Carter’s designation as acting secretary was among more than 30 similar appointments Trump made on his first day shortly after taking the oath of office. After two speeches at the U.S. Capitol, Trump sat down to sign a series of actions that officially began his second term. Acting department leaders must come from within the agency they’re leading and can generally serve up to 210 days under federal law.

Carter has served as the federal student aid office’s acting chief operating officer since July 2024. Before that, she served a brief stint as principal deputy chief operating officer for student aid, moving into that role after the department, under former Secretary Miguel Cardona, came under fire for its bungled update of the Free Application for Federal Student Aid, or FAFSA, and student aid director Richard Cordray stepped down.

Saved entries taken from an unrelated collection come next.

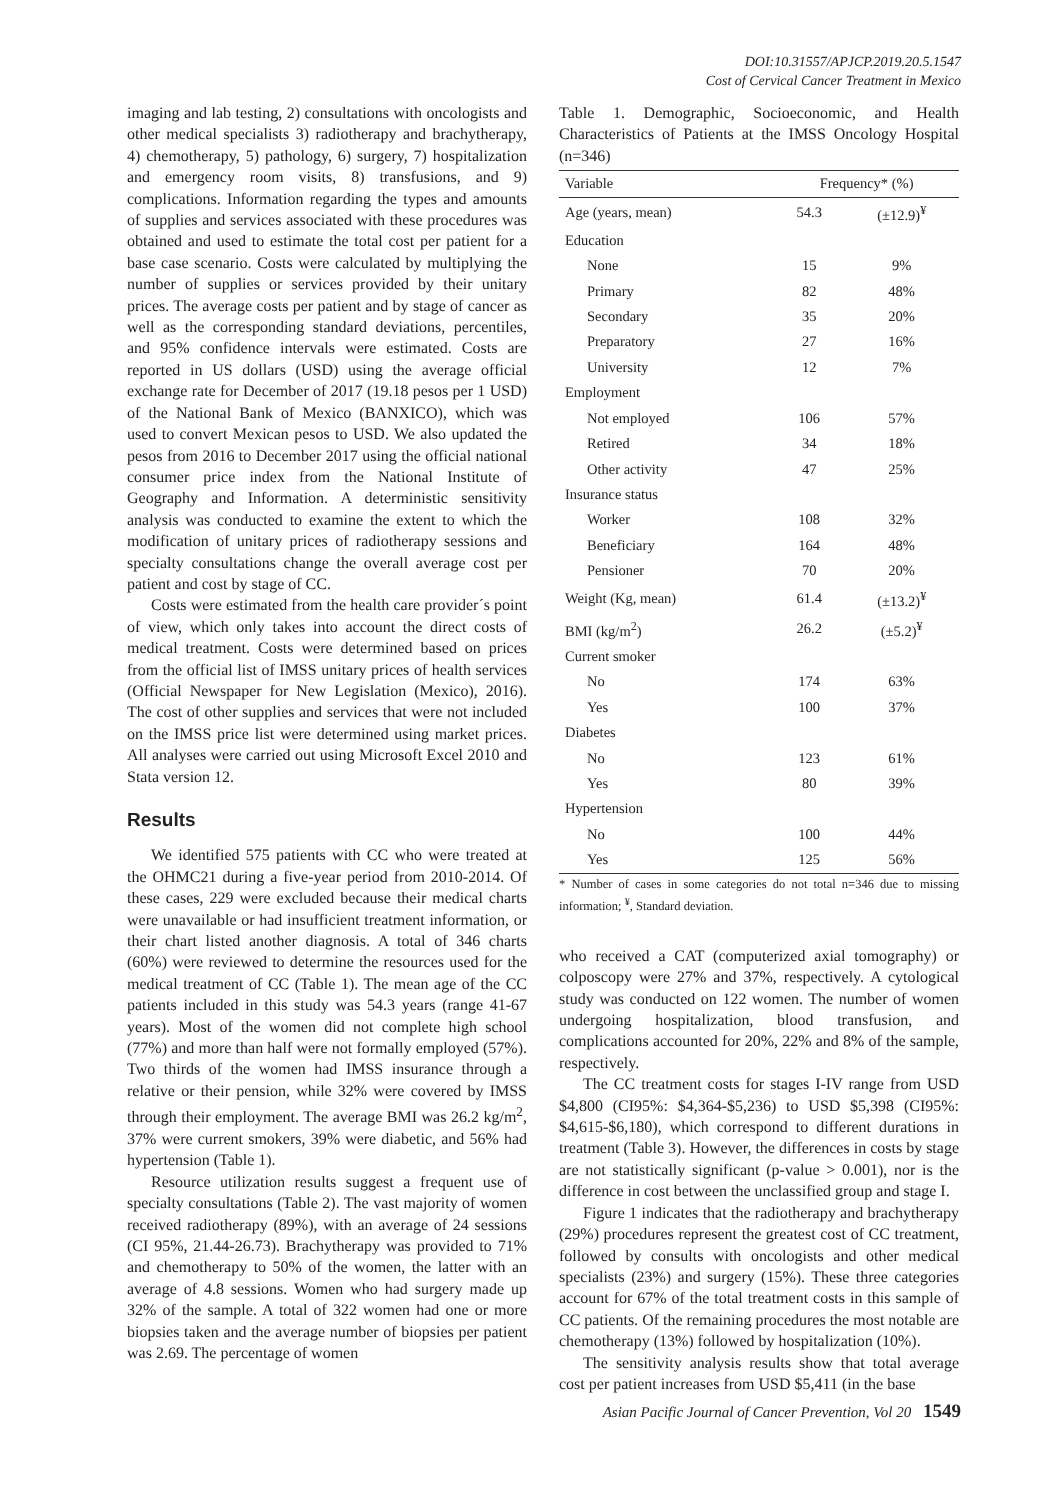DOI:10.31557/APJCP.2019.20.5.1547
Cost of Cervical Cancer Treatment in Mexico
imaging and lab testing, 2) consultations with oncologists and other medical specialists 3) radiotherapy and brachytherapy, 4) chemotherapy, 5) pathology, 6) surgery, 7) hospitalization and emergency room visits, 8) transfusions, and 9) complications. Information regarding the types and amounts of supplies and services associated with these procedures was obtained and used to estimate the total cost per patient for a base case scenario. Costs were calculated by multiplying the number of supplies or services provided by their unitary prices. The average costs per patient and by stage of cancer as well as the corresponding standard deviations, percentiles, and 95% confidence intervals were estimated. Costs are reported in US dollars (USD) using the average official exchange rate for December of 2017 (19.18 pesos per 1 USD) of the National Bank of Mexico (BANXICO), which was used to convert Mexican pesos to USD. We also updated the pesos from 2016 to December 2017 using the official national consumer price index from the National Institute of Geography and Information. A deterministic sensitivity analysis was conducted to examine the extent to which the modification of unitary prices of radiotherapy sessions and specialty consultations change the overall average cost per patient and cost by stage of CC.
Costs were estimated from the health care provider´s point of view, which only takes into account the direct costs of medical treatment. Costs were determined based on prices from the official list of IMSS unitary prices of health services (Official Newspaper for New Legislation (Mexico), 2016). The cost of other supplies and services that were not included on the IMSS price list were determined using market prices. All analyses were carried out using Microsoft Excel 2010 and Stata version 12.
Results
We identified 575 patients with CC who were treated at the OHMC21 during a five-year period from 2010-2014. Of these cases, 229 were excluded because their medical charts were unavailable or had insufficient treatment information, or their chart listed another diagnosis. A total of 346 charts (60%) were reviewed to determine the resources used for the medical treatment of CC (Table 1). The mean age of the CC patients included in this study was 54.3 years (range 41-67 years). Most of the women did not complete high school (77%) and more than half were not formally employed (57%). Two thirds of the women had IMSS insurance through a relative or their pension, while 32% were covered by IMSS through their employment. The average BMI was 26.2 kg/m<sup>2</sup>, 37% were current smokers, 39% were diabetic, and 56% had hypertension (Table 1).
Resource utilization results suggest a frequent use of specialty consultations (Table 2). The vast majority of women received radiotherapy (89%), with an average of 24 sessions (CI 95%, 21.44-26.73). Brachytherapy was provided to 71% and chemotherapy to 50% of the women, the latter with an average of 4.8 sessions. Women who had surgery made up 32% of the sample. A total of 322 women had one or more biopsies taken and the average number of biopsies per patient was 2.69. The percentage of women
Table 1. Demographic, Socioeconomic, and Health Characteristics of Patients at the IMSS Oncology Hospital (n=346)
| Variable | Frequency* (%) | |
| --- | --- | --- |
| Age (years, mean) | 54.3 | (±12.9)<sup>¥</sup> |
| Education | | |
| None | 15 | 9% |
| Primary | 82 | 48% |
| Secondary | 35 | 20% |
| Preparatory | 27 | 16% |
| University | 12 | 7% |
| Employment | | |
| Not employed | 106 | 57% |
| Retired | 34 | 18% |
| Other activity | 47 | 25% |
| Insurance status | | |
| Worker | 108 | 32% |
| Beneficiary | 164 | 48% |
| Pensioner | 70 | 20% |
| Weight (Kg, mean) | 61.4 | (±13.2)<sup>¥</sup> |
| BMI (kg/m<sup>2</sup>) | 26.2 | (±5.2)<sup>¥</sup> |
| Current smoker | | |
| No | 174 | 63% |
| Yes | 100 | 37% |
| Diabetes | | |
| No | 123 | 61% |
| Yes | 80 | 39% |
| Hypertension | | |
| No | 100 | 44% |
| Yes | 125 | 56% |
* Number of cases in some categories do not total n=346 due to missing information; <sup>¥</sup>, Standard deviation.
who received a CAT (computerized axial tomography) or colposcopy were 27% and 37%, respectively. A cytological study was conducted on 122 women. The number of women undergoing hospitalization, blood transfusion, and complications accounted for 20%, 22% and 8% of the sample, respectively.
The CC treatment costs for stages I-IV range from USD $4,800 (CI95%: $4,364-$5,236) to USD $5,398 (CI95%: $4,615-$6,180), which correspond to different durations in treatment (Table 3). However, the differences in costs by stage are not statistically significant (p-value > 0.001), nor is the difference in cost between the unclassified group and stage I.
Figure 1 indicates that the radiotherapy and brachytherapy (29%) procedures represent the greatest cost of CC treatment, followed by consults with oncologists and other medical specialists (23%) and surgery (15%). These three categories account for 67% of the total treatment costs in this sample of CC patients. Of the remaining procedures the most notable are chemotherapy (13%) followed by hospitalization (10%).
The sensitivity analysis results show that total average cost per patient increases from USD $5,411 (in the base
Asian Pacific Journal of Cancer Prevention, Vol 20 1549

Before joining the student aid office, Carter served as acting assistant secretary and chief financial officer in the Education Department’s office of finance and operations, according to an agency biography.

The student aid team within the Education Department handles billions of dollars in student financial aid and loans. Federal Student Aid provided $121 billion in federal student grants, loans, and work-study funds to nearly 10 million students at approximately 5,400 colleges and career schools during fiscal year 2024, according to the department. At the end of the same fiscal year, there were more than 45 million borrowers holding roughly $1.6 trillion in federal student loans.

As the Biden administration’s attempts at expansive student debt relief were dashed by legal challenges—though the administration still forgave loans for millions of borrowers—Carter led programming to provide resources and support for borrowers who resumed loan repayments after a three-year pause.

The department was, just days ahead of Trump’s inauguration, outlining ways to keep borrowers from defaulting on their loans under the new administration, according to an NBC report. For the first time in years, those who fail to make payments on their debt can face wage garnishment.

Before joining the Education Department, Carter worked in the U.S. Department of Health and Human Services as deputy assistant secretary for human resources and as chief human capital officer. She was responsible for services for that agency’s staff of more than 90,000, according to her biography.